Robert Bellarmine SJ and the Inquisition
Today is St Robert Bellarmine SJ Day. He's well liked but when I think of him, all I can think of is his position in the Roman Inquisition, which handled the trials of Copernicus, Galileo, and Giordano Bruno, among others ...
Clement VIII, set great store by him. He was made rector of the Roman College in 1592, examiner of bishops in 1598, and cardinal in 1599. Immediately after his appointment as Cardinal, Pope Clement made him a Cardinal Inquisitor, in which capacity he served as one of the judges at the trial of Giordano Bruno, and concurred in the decision which condemned Bruno to be burned at the stake as a heretic. - Wikipedia
There have been recent discussions about the church and Bruno ... an episode of Cosmos about the church's treatment of Bruno sparked a kind of backlash by those who believe the church wasn't really against science but murdered Bruno for his religious rather than scientific views. Here's one discussion of the issues ... Defending Giordano Bruno: A Response from the Co-Writer of “Cosmos”.

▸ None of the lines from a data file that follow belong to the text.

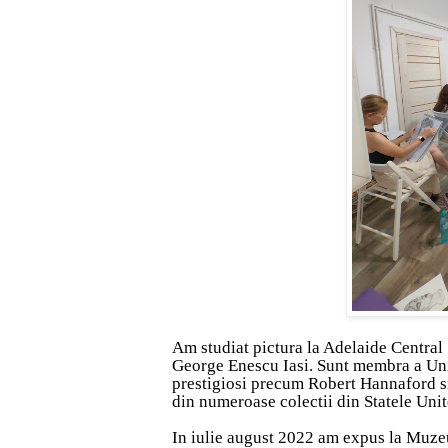
Am studiat pictura la Adelaide Central S
George Enescu Iasi. Sunt membra a Uniuni
prestigiosi precum Robert Hannaford si
din numeroase colectii din Statele Unite
In iulie august 2022 am expus la Muzeu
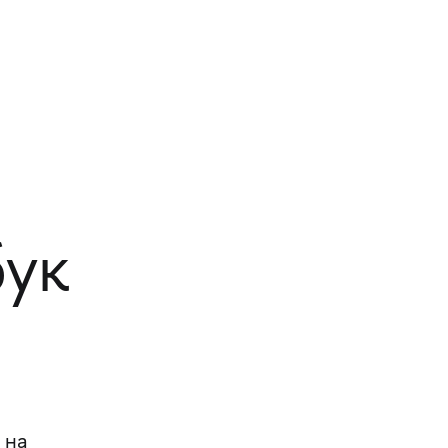
бук
 на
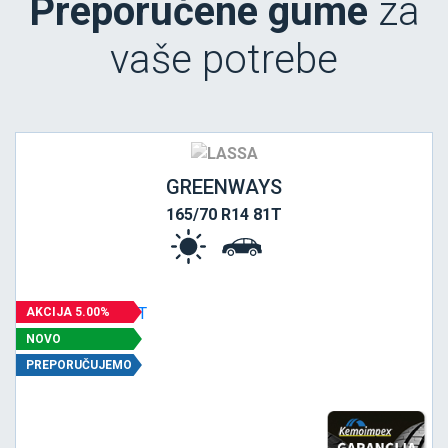
Preporučene gume
za
vaše potrebe
GREENWAYS
165/70 R14 81T
AKCIJA 5.00%
NOVO
PREPORUČUJEMO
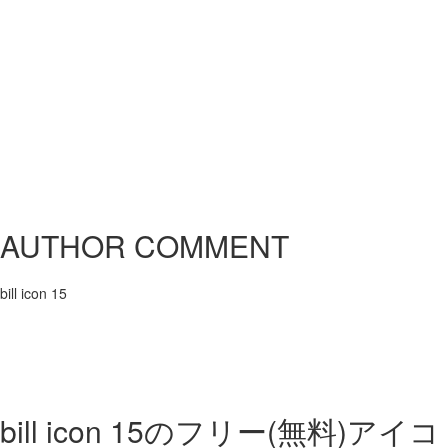
AUTHOR COMMENT
bill icon 15
bill icon 15の
フリー(無料)アイコ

Bellarmine is, I think, considered reasonable about the scientific views he investigated ... he suggested disingenuous workarounds that would allow continued scientific study without a resulting auto-de-fé. In a letter, Bellarmine wrote about Galileo's ideas ...
that interpreting heliocentrism as physically real would be "a very dangerous thing, likely not only to irritate all scholastic philosophers and theologians, but also to harm the Holy Faith by rendering Holy Scripture as false." Moreover, while the topic was not inherently a matter of faith, the statements about it in Scripture were so by virtue of who said them—namely, the Holy Spirit. He conceded that if there were conclusive proof, "then one would have to proceed with great care in explaining the Scriptures that appear contrary; and say rather that we do not understand them, than that what is demonstrated is false."
So, the church wasn't necessarily against science per se, and yes there were lots of Jesuit scientists ... the church was instead against anyone proposing views that the church didn't endorse.
However, the idea that this death-dealing thought-police methodology (the Inquisition) can be spun by some as positive because it wasn't inherently anti-science is just mind-boggling to me. And I can't admire anyone, whether they're a saint or not, who would judge a person worthy of burning at the stake, now matter what that person's beliefs were.